La escolta de sirenas
Nos posicionamos rápidamente: mi unidad al frente, con luces y sirenas abriendo paso al tráfico; mi compañero detrás del sedán de Lena, con las luces de emergencia encendidas, manteniendo a los demás conductores alejados como un perro guardián con colmillos. Me quedé en el arcén, con la puerta abierta, guiándola por el micrófono durante cada contracción mientras avanzábamos: «Respira, Lena. Inhala en cuatro… exhala en seis». Eso no se aprende en la academia; se aprende de un paramédico en una llamada a medianoche que te enseña a tomar prestada la calma y devolverla con creces.
A medio kilómetro, la respiración de Lena cambió: se hizo más corta, con un sonido extraño que no aparecía en el manual. Le indiqué que se detuviera. Nos detuvimos en el amplio arcén de grava, con los neumáticos crujiendo. Mi compañero apagó la sirena trasera. El rugido de la autopista se convirtió en un silencio.
Cuando la autopista se convierte en sala de partos
Aquí no hay detalles que no encajen con un programa matutino. Solo esto: lo mantuvimos sencillo, limpio y tranquilo. Me puse guantes. Mi pareja bloqueó la vista con la puerta del copiloto abierta y una manta. El cielo era de un azul intenso, casi doloroso.
—Lena, lo estás haciendo genial —dije, con voz firme aunque me temblaban un poco las manos—. Los paramédicos llegarán en tres minutos. Si el bebé decide no esperar, lo ayudaremos, respiraremos hondo y dejaremos que los profesionales se hagan cargo cuando lleguen.
Me apretó la mano con tanta fuerza que juré que me saldrían moretones por todas partes. Conté con ella. Le recordé que relajara la mandíbula. Le expliqué con detalle lo que la centralita transmitía: ambulancia en camino, oxígeno listo, kit de obstetricia confirmado ; porque a veces los números importan menos que la promesa de que alguien viene.
Y entonces lo oímos: el lejano coro de sirenas, dos tonos que se entrelazaban, un sonido que hace que el tiempo vuelva a respirar.
Llega la caballería
La ambulancia llegó como en una coreografía: las puertas traseras frente a nosotros, el personal moviéndose con una amabilidad eficiente. Nos informamos rápidamente. Se hicieron cargo. Oxígeno. Signos vitales. Movimientos que he visto una docena de veces y que aún me parecen mágicos. Retrocedí un paso y finalmente me permití una respiración profunda. Mi compañero me dio una botella de agua y noté que me temblaban las manos. Cerré la botella y mantuve la mirada fija en Lena.

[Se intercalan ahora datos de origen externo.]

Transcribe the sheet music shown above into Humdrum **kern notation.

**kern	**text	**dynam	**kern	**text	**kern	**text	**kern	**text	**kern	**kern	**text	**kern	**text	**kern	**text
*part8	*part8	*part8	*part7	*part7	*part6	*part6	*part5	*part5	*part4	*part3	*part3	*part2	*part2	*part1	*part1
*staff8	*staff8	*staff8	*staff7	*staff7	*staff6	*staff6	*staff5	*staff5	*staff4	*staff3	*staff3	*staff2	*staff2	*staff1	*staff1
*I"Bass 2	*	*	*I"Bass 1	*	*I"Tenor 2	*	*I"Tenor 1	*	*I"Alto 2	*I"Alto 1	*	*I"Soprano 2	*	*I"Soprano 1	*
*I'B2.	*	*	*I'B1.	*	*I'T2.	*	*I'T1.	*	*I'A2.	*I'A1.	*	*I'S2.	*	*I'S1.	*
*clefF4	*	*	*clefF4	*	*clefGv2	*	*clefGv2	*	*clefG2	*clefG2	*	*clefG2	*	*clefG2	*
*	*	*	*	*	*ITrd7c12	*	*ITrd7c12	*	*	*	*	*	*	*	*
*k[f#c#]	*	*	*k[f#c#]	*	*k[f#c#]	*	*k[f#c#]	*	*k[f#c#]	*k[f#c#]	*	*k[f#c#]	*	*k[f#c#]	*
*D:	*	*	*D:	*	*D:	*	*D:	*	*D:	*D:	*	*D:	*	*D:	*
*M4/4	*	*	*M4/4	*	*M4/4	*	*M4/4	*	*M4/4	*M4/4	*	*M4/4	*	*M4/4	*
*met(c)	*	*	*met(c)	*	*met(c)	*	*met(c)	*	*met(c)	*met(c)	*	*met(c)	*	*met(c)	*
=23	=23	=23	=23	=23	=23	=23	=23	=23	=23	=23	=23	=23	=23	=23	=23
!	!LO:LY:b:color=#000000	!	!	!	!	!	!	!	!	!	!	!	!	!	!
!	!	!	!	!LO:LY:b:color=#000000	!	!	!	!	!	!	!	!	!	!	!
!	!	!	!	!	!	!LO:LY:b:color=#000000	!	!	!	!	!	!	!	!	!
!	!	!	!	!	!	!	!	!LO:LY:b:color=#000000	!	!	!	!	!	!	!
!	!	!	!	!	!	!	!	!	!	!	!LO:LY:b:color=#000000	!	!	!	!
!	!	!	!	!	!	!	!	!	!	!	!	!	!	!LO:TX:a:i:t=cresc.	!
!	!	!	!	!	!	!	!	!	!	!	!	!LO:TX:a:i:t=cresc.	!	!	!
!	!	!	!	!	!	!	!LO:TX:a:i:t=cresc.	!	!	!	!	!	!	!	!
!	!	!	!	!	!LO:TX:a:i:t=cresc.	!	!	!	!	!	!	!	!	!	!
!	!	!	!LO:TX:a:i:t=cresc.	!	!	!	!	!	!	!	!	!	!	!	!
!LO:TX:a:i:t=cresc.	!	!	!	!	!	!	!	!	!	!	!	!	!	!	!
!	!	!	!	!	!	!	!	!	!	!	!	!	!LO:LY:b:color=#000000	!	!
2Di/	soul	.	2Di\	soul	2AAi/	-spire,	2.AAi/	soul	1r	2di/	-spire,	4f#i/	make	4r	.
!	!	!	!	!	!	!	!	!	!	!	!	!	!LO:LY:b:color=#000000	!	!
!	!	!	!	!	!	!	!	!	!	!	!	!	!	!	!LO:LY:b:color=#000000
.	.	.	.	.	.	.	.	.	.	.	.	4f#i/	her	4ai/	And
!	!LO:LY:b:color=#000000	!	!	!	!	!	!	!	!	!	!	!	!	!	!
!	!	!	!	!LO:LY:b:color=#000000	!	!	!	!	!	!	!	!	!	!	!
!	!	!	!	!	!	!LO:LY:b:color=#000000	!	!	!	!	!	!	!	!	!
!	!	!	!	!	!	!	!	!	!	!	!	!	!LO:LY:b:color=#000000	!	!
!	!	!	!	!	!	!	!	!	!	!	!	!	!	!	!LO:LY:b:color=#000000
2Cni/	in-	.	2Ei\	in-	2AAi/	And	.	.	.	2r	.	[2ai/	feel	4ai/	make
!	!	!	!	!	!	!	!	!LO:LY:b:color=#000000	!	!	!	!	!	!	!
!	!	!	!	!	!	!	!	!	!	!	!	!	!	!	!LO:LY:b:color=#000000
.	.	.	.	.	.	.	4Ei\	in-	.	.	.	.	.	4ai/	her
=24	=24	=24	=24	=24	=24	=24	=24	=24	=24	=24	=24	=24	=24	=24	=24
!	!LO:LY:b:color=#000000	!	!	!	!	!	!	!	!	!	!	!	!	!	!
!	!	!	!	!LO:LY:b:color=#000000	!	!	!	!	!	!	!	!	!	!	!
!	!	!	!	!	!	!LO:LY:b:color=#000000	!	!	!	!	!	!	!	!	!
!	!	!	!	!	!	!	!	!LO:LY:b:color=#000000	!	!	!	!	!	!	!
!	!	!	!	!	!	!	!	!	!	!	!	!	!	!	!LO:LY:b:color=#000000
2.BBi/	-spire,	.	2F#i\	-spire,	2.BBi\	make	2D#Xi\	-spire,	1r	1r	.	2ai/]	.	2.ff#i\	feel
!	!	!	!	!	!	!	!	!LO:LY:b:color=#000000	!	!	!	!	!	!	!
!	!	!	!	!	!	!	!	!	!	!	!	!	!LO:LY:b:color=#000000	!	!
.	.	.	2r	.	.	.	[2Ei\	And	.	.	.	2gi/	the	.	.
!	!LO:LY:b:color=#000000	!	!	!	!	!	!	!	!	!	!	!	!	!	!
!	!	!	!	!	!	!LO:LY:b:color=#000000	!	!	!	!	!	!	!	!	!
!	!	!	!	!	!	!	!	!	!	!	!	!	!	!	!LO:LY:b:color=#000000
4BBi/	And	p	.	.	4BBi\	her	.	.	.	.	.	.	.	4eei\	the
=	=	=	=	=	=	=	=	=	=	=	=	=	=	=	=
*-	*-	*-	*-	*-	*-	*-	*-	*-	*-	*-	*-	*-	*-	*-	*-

“Estás bien”, dije, y ahora lo decía en serio, con letras más grandes.
—Gracias —susurró, con las mejillas mojadas y el pelo pegado a las sienes—. Siento mucho… la velocidad. Estaba tan asustada. Se me rompió el móvil. No sabía qué más hacer.
Negué con la cabeza. “Hablaremos luego. Ahora mismo vas al hospital.”
La subieron al vehículo; un paramédico se quedó con ella, mientras el otro nos hacía un gesto de aprobación con el pulgar que, sin palabras, indicaba estabilidad . Reorganizamos la escolta —luces encendidas, tráfico abierto— y nos dirigimos al Hospital St. Gabriel.
Bajo la brillante luz de la sala de urgencias
Dentro, el ritmo del mundo cambió. Las enfermeras tomaban los signos vitales de Lena como una sinfonía: sin caos, solo precisión y dedicación. Un residente tomaba notas mientras un obstetra dirigía con una autoridad que tranquilizaba a todos. Leímos nuestro breve informe, nos hicimos a un lado y dejamos que la profesionalidad guiara la situación.
Me quedé el tiempo suficiente para oír: “Te tenemos, mamá”, y ver cómo la tensión en los hombros de Lena se relajaba por primera vez desde que dejaron atrás el arcén de la carretera.
El billete que nunca existió
En el pasillo, bajo el tenue zumbido de las luces del hospital, mi compañero y yo estábamos junto a una máquina expendedora de café que, en realidad, no merecía llamarse café. Él echó un sobre de azúcar sin mirarlo. No hablamos de multas, ni de lecturas de radar, ni del peligro real que supone circular a 240 km/h para todos los que compartimos la carretera.
Hablamos de un teléfono roto. Del miedo. De cómo a veces la gente conduce a toda velocidad hacia la ayuda y termina escapándosele.
Sí, ir a esa velocidad es una imprudencia. Sí, hacemos cumplir esas leyes porque la física no entiende de reglas. Pero la placa no es un martillo; es una herramienta. Esta vez fue una sirena, un volante y dos pares de manos firmes.